9 tips on writing cleaner SQL
Improve your SQL query writing skills with these 9 tips for clean and readable code
Structured Query Language, widely recognized by its acronym SQL (whether you pronounce it as es-queue-el or sequel), is one of the most widely used languages to retrieve and process data. While it’s been around for already half a century, there’s no indication that it might go away soon. Millions of DBAs, developers, data analysts and data engineers write SQL commands daily.
In this short article, we’re going to look at a couple of tips on how to improve our SQL queries and make them more readable, clean and maintainable.
Format your queries
The first thing we need to look at is how we format the queries. There are many ways how to go about this, but the below should be a good start. Remember a lot of time would be spent reading SQL (written by yourself or by someone else), so a little effort in arranging the code would pay off in the long term.
Capitalize SQL keywords
SQL doesn’t enforce a case for the keywords, but it might the core will be more readable if you capitalize SQL keywords to visually distinguish them from the column and table names.
Use consistent indentation
It is good to pick an indentation pattern and be consistent. I’d suggest using tabs instead of spaces for indentation.
Avoid implicit column aliasing as it is a source of confusion.
Give concise yet meaningful aliased to columns, CTEs, subqueries and tables while adhering to consistent naming conventions
If selecting data from multiple tables, use the table name or table alias in the select list to identify which column comes from which table.
Avoid SELECT *
SELECTING * might seem handy, but it opens the door for a whole lot of maintenance headaches and performance issues. It is preferable to explicitly name the columns you’d like to select.
Comments can be very helpful when maintaining code that somebody else wrote, potentially in absence of other documentation. It could also help identify bugs when the stated intent does not coincide with what the code does (or does not anymore). Of course, a middle ground needs to be found between putting too much information and providing not enough context.
Use multi-line comments for explaining the desired intent of a particular script, for detailed explanations or instructions.
Use single-line comments to annotate your code to make servicing easier.
Avoid nested queries and use CTEs
While a nested query and a Common Table Expression (CTE) should (at least in theory) have equivalent performance, the CTE is much more readable and handier when debugging.
This becomes more obvious as the query complexity grows.
Work only with data that you need
When working with complex queries that include CTEs or subqueries, it helps if we query only the columns and rows that are used one way or another down the line.
Therefore, filter out as much data as you can, as early as you can. Bring it to the smallest amount of columns and rows you’d need to solve the problem. Again, keep only the columns and the rows you need.
If something is tedious, there’s probably a way to do it smarter
For instance, in SQL Server, when trying to pivot a result set, you need to provide the new column names. If you have a dozen of columns, or if these things change, this might be a tedious task. A quick search might help find a better way to solve this problem.

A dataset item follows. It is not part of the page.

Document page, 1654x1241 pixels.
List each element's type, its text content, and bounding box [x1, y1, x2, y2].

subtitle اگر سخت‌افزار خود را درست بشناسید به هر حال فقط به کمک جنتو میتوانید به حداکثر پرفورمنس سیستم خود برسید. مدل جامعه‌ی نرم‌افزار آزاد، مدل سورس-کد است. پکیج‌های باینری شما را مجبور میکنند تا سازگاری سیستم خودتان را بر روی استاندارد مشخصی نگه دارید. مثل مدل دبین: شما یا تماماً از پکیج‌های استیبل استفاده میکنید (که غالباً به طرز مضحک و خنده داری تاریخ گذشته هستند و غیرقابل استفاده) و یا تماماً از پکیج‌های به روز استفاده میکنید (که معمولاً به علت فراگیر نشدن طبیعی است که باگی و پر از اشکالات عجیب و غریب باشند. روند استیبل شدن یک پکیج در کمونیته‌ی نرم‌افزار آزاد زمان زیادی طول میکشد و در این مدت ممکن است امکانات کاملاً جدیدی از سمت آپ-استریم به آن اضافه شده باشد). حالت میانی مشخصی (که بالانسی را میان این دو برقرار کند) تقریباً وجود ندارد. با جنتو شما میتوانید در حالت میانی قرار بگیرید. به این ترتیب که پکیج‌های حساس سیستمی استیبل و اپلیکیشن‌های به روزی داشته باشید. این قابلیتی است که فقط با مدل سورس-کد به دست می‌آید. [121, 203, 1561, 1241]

See the SQL Server example here.
Development & debugging approach
Debugging is a big part of working with SQL. Regardless of whether it’s a piece of code you or somebody else has written, having the right approach might help quite a bit in getting to the root cause.
Start small: work with a subset of data you’ve comfortable with. Understand better the shape of the data, whether it is clean or not, and execute pieces of the bigger query bit by bit.
Debug single examples: when performing calculations, start with a particular observation (for example a person or order)
Work at the right granularity: shape the data based on the task the query needs to solve. If you’re calculating country metrics per month, the intermediate steps need to be at the same granularity before joining them all together.
Materialize if you reuse (and if you can)
When working with results sets that are reused multiple times in the same query (or even in multiple queries), consider materializing that data to avoid unnecessary computations. You can use the tools at hand in your SQL implementation, such as a temporary table or a regular table.
Use DISTINCT and UNION the right way
De-duplicating data is undoubtedly very important, and DISTINCT and UNION keywords are quite handy. But using them comes at a performance cost, so we need to be mindful of whether we need them or not.
Use UNION ALL instead of UNION if the results set you are uniting are known to be different. This will save needless processing.
There is no need to use a DISTINCT when we have a clear indication that each row is already unique
In cases when it’s not clear what you are de-duplicating (i.e. multiple columns that contain or could contain duplicates in the future), opt for using an explicit de-duplication step, for example using ROW_NUMBER.
Use the full power of your SQL implementation (and its version)
While SQL has a standard, individual database engine implementations do not follow it always in the same manner. Therefore, when trying to solve a problem, always seek to understand how to solve the problem.
Regularly check your product’s documentation for new additions that might ease your life. I for one recently discovered that recursive CTEs in BigQuery have now been added in Preview.
This is certainly a non-exhaustive list of SQL best practices, and there are cases where the requirements or the environment might dictate doing otherwise. As usual, as with all tips, we should always weigh in on a case-by-case basis and get things done. All in all, I hope that the above quick tips are going to be useful in your day-to-day work.